2026年3月、Mastercard, Inc.(本社:米国ニューヨーク州パーチェス、CEO:マイケル・ミーバッハ)によって、中小企業向けにAIを活用した経営支援サービス「Virtual C-Suite」に関する発表がありました。(プレスリリース)
- 中小企業向けにAIが経営陣の役割を担う「Virtual C-Suite」を発表した。
- 第一弾として財務責任者機能「Virtual CFO」を提供予定。
- 取引データとAI分析により、経営判断やリスク管理を支援する仕組み。
Mastercardは、決済・データ・セキュリティ分野での長年の知見を活用し、AIを通じてビジネスの意思決定を支援する新たな取り組みを打ち出した。今回発表された「Virtual C-Suite」は、同社のAgent Suiteの拡張として位置づけられ、財務・セキュリティ・マーケティングなどの分野で“デジタル経営陣”の役割を果たすエージェント群で構成される。
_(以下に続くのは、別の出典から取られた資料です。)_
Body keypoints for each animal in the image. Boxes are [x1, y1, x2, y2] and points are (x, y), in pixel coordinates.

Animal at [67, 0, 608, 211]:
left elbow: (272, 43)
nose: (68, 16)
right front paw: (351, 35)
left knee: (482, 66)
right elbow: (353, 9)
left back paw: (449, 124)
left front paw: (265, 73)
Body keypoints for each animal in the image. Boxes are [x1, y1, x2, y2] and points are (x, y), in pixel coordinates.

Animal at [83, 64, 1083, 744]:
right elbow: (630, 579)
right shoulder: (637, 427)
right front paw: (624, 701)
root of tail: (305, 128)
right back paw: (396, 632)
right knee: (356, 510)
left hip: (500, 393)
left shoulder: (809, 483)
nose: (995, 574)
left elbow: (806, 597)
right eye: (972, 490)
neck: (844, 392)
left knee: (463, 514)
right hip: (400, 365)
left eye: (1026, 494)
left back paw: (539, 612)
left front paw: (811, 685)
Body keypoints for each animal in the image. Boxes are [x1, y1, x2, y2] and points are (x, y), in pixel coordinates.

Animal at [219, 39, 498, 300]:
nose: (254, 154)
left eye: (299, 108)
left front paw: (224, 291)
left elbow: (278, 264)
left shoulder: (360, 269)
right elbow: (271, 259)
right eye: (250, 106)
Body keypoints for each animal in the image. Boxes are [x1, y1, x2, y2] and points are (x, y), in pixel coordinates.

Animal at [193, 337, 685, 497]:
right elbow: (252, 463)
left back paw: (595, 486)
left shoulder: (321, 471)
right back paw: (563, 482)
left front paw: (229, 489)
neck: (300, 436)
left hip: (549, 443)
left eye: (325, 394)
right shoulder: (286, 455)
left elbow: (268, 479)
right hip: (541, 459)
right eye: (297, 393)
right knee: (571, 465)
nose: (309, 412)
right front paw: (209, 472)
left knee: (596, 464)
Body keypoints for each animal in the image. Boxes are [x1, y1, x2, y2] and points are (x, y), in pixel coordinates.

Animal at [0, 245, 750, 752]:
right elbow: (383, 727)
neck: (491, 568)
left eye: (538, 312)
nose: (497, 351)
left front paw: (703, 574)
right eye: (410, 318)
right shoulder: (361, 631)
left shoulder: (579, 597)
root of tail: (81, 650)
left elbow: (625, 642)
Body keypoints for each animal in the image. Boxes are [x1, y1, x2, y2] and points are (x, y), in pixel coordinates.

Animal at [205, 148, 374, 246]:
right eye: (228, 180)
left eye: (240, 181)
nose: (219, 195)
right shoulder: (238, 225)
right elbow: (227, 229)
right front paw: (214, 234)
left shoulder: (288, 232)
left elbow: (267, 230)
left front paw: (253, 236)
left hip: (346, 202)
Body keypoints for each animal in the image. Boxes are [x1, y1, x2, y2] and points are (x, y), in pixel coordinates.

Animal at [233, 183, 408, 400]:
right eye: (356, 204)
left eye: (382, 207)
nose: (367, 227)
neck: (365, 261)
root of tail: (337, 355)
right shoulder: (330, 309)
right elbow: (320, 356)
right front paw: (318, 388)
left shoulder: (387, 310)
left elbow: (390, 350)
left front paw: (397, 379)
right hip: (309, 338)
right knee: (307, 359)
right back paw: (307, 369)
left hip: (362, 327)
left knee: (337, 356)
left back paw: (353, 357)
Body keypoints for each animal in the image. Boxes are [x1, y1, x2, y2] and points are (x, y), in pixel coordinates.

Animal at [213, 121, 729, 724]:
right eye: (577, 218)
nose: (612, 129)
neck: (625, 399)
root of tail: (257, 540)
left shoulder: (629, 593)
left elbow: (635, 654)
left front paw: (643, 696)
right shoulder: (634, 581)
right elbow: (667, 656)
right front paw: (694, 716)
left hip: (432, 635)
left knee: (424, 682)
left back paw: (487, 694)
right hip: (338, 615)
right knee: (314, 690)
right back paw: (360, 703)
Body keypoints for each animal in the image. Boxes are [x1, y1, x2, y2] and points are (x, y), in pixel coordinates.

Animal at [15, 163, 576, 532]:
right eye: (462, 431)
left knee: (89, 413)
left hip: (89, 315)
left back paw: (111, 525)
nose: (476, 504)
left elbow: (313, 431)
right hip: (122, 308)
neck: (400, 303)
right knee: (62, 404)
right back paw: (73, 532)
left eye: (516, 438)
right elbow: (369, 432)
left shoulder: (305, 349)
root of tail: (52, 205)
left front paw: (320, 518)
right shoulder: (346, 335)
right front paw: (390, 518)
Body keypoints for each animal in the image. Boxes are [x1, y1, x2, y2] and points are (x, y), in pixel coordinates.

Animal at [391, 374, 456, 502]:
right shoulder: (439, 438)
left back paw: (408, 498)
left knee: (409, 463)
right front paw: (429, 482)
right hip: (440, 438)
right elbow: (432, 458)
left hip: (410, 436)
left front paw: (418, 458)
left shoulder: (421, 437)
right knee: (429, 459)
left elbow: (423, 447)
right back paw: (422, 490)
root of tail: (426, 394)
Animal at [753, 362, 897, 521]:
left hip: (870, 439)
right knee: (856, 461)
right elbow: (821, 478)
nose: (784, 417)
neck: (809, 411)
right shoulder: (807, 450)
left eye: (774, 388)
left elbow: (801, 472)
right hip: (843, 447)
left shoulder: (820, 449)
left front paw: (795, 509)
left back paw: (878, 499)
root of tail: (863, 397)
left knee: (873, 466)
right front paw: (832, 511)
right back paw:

同サービスは、年間1,750億件(2025年)の取引データなどをもとに、企業ごとの財務状況と組み合わせて分析を行い、支払い・資金管理・収益改善に関する具体的なアクションを提案する仕組みとなっている。中小企業はダッシュボードや対話型インターフェースを通じて、キャッシュフローの変動要因や将来予測などを簡単に把握できるとされている。
背景には、中小企業(SMEs)が世界の企業の約90%、雇用の過半数を占める一方で、人的リソース不足や業務の複雑化といった課題を抱えている現状がある。これまで大企業に限られていた高度な分析や意思決定支援を、AIによって中小企業にも提供する狙いがある。
今後は、まず「Virtual CFO」が金融機関や会計ソフトなどを通じて提供され、その後も複数の経営機能エージェントが追加される予定とのこと。